# PROBLEM TO WORK ON
Reproduce the lines below word for word, omitting the pictures.

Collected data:
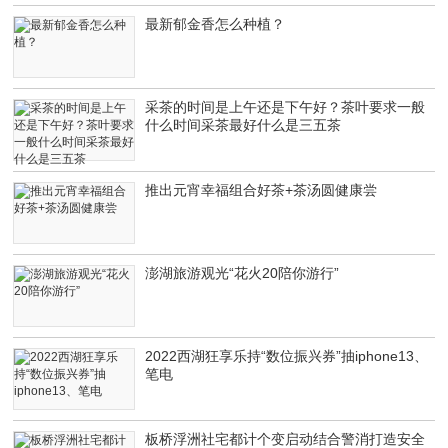
最新郁金香怎么种植？
采茶的时间是上午还是下午好？茶叶要求一般
什么时间采茶最好什么是三五茶
推出元宵幸福组合好茶+茶汤圆健康尝
澎湖旅游观光“花火20陪你游行”
2022西湖狂享乐持“数位振兴券”抽iphone13、
笔电
板桥浮洲社宅都计个变启动结合警消打造安全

# ANSWER SPACE
最新郁金香怎么种植？
采茶的时间是上午还是下午好？茶叶要求一般
什么时间采茶最好什么是三五茶
推出元宵幸福组合好茶+茶汤圆健康尝
澎湖旅游观光“花火20陪你游行”
2022西湖狂享乐持“数位振兴券”抽iphone13、
笔电
板桥浮洲社宅都计个变启动结合警消打造安全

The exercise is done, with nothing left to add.